Moon rays like pure snow.

Perhaps we do not always sufficiently consider that thought is successive, not through some accident or weakness of our subjective operations but because the operations of nature are successive. The transferences of force from agent to object which constitute natural phenomena, occupy time. Therefore, a reproduction of them in imagination requires the same temporal order.[2]
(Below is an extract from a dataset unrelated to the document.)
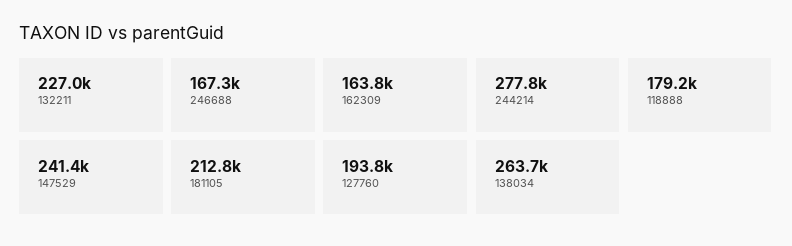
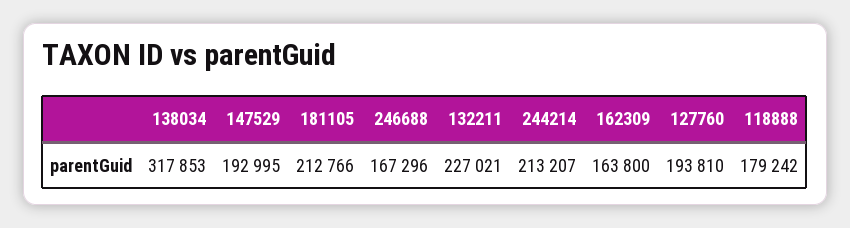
244214: 277800 -> 213207
147529: 241400 -> 192995
138034: 263700 -> 317853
Suppose that we look out of a window and watch a man. Suddenly he turns his head and actively fixes his attention upon something. We look ourselves and see that his vision has been focussed upon a horse. We saw, first, the man before he acted; second, while he acted; third, the object toward which his action was directed. In speech we split up the rapid continuity of this action and of its picture into its three essential parts or joints in the right order, and say:

Man sees horse.

It is clear that these three joints, or words, are only three phonetic symbols, which stand for the three terms of a natural process. But we could quite as easily denote these three stages of our thought by symbols equally arbitrary, which had no basis in sound; for example, by three Chinese characters:

Man - Sees - Horse

If we all knew what division of this mental horse-picture each of these signs stood for, we could communicate continuous thought to one another as easily by drawing them as by speaking words. We habitually employ the visible language of gesture in much this same manner.

But Chinese notation is something much more than arbitrary symbols. It is based upon a vivid shorthand picture of the operations of nature. In the algebraic figure and in the spoken word there is no natural connection between thing and sign: all depends upon sheer convention. But the Chinese method follows natural suggestion. First stands the man on his two legs. Second, his eye moves through space: a bold figure represented by running legs under an eye, a modified picture of an eye, a modified picture of running legs but unforgettable once you have seen it. Third stands the horse on his four legs.

The thought picture is not only called up by these signs as well as by words but far more vividly and concretely. Legs belong to all three characters: they are alive. The group holds something of the quality of a continuous moving picture.